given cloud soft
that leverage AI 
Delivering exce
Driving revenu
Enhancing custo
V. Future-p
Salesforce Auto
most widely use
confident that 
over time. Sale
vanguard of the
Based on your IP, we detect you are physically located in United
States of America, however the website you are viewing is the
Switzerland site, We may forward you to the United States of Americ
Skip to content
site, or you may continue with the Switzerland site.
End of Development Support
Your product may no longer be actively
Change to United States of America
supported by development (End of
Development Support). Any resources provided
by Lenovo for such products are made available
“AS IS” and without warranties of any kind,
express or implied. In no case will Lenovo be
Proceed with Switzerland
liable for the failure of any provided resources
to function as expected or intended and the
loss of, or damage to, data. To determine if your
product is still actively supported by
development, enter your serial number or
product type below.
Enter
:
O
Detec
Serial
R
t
* * *
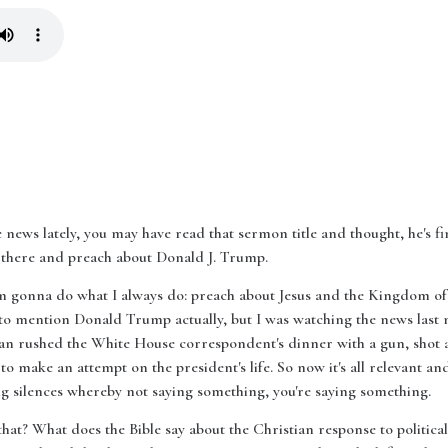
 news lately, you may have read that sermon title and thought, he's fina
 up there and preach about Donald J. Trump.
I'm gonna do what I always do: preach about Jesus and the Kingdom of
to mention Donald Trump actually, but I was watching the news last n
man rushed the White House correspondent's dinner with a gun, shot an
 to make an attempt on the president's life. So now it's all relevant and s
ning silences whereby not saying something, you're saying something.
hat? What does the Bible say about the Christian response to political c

TASK DETAILS:
Can you pull from the records the lines that begin at the one containing "given cloud soft" and end after the one containing "supported by development (End of", and copy them out word for word?

RESULT FOR THIS TASK:
given cloud soft
that leverage AI 
Delivering exce
Driving revenu
Enhancing custo
V. Future-p
Salesforce Auto
most widely use
confident that 
over time. Sale
vanguard of the
Based on your IP, we detect you are physically located in United
States of America, however the website you are viewing is the
Switzerland site, We may forward you to the United States of Americ
Skip to content
site, or you may continue with the Switzerland site.
End of Development Support
Your product may no longer be actively
Change to United States of America
supported by development (End of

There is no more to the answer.